● Document section
Train Faster to Get Faster
So what does this science-speak mean for you?
• “A rising tide lifts all boats.” By training at threshold, we come
faster at threshold. You used to be able to ride one hour at 18mph and
noodle at 16mph. Now you can hold 20mph for an hour and 18mph is the
new noodle. How do you have develop the ability to ride 18mph for 6hrs+
on race day? Well, we can tell you that no amount of riding at 16mph is
gonna get you there! You build the 18mph Noodle Fitness by riding at
20mph+ a lot! Train faster to get faster!
• Farther + Faster = Disaster. Tradition training approaches tell you
to build the aerobic engine, and then make it faster closer to the
race. Our experience, with our own training and across hundreds of
athletes, has told us that, yes, it makes sense that closer to the race
we want to focus on race-specificity: effort, position, nutrition, etc.
We want to get very good at doing the “stuff” we will do on race day so
training at an aerobic intensity during the race build makes sense
because it’s race-specific. However, traditional training tells you
this is also the time to build your Fast, after you’ve earned the right
by building a bigger engine. But this intensity on top of peak weekly
training hours is a recipe for over-training, injury and burnout. The
net is that “get faster” never happens under the traditional approach
because, right when you’re supposed to get faster, the race says you
also have to go longer and something just has to give.

● Task instructions
**1.** Translate this sentence from the passage on endurance training into Spanish: "But this intensity on top of peak weekly training hours is a recipe for over-training, injury and burnout."
**2.** Carry on the passage on endurance training, starting after its final sentence.

● Provided information
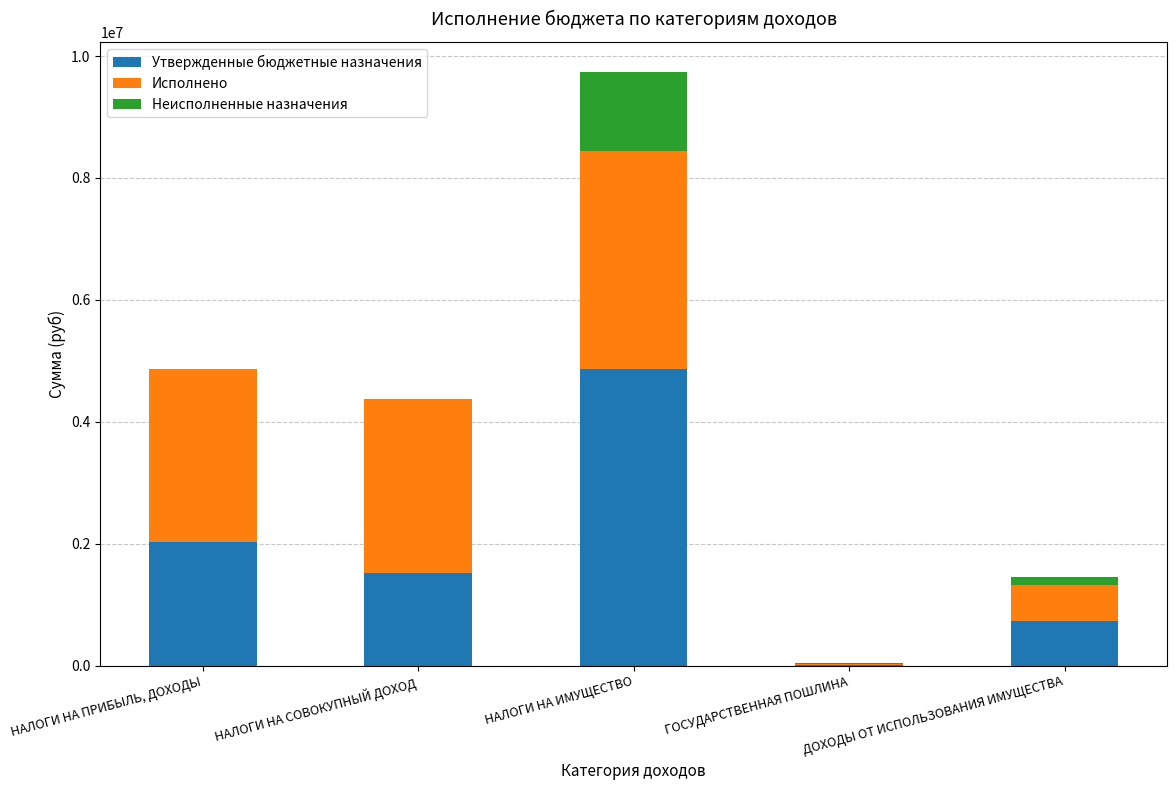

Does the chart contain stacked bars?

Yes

...

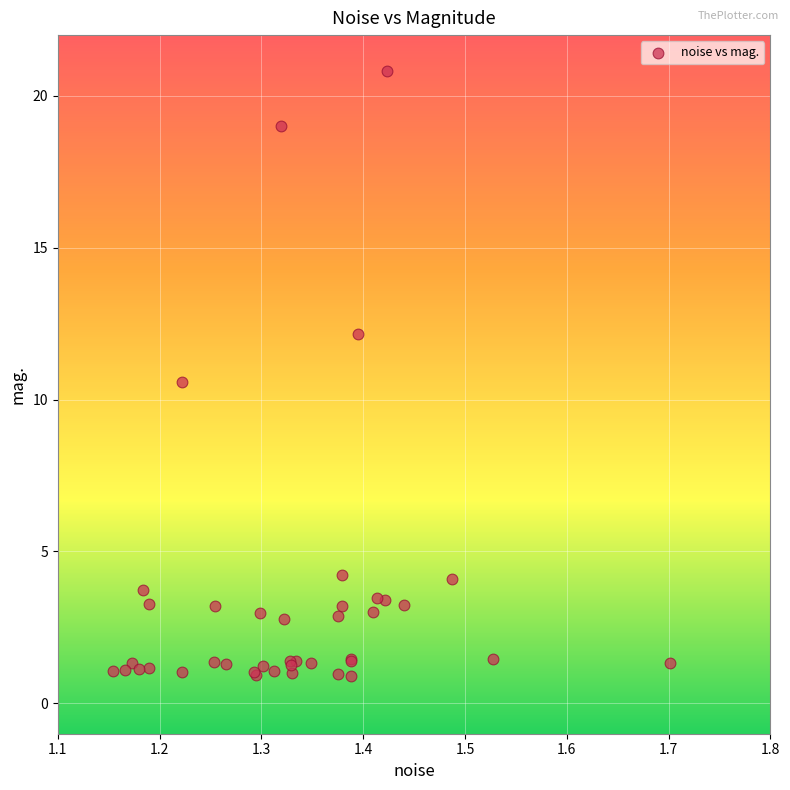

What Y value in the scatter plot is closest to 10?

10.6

● Written answers
**1.** Pero esta intensidad sumada al pico de horas semanales de entrenamiento es una receta para el sobreentrenamiento, las lesiones y el agotamiento.

**2.**
• Instead we build your Fast, in the Off-Season, when there is no
requirement to also build Far.
• Finally, on a real-world level, we do this harder/faster work in the
off-season because we have plenty of time to recover, we don’t have to
compete with races (build / taper / recover), for most of us it’s cold
and dark outside, and going long at the start of a long season would
just make us nuts. In other words, it just makes sense.
As you consider your approach to off-season training this Fall/Winter,
we suggest you think long and hard about…not going longer, but going
harder. Not only will it rejuvenate your focus, it will set you up for
a great season. Good luck!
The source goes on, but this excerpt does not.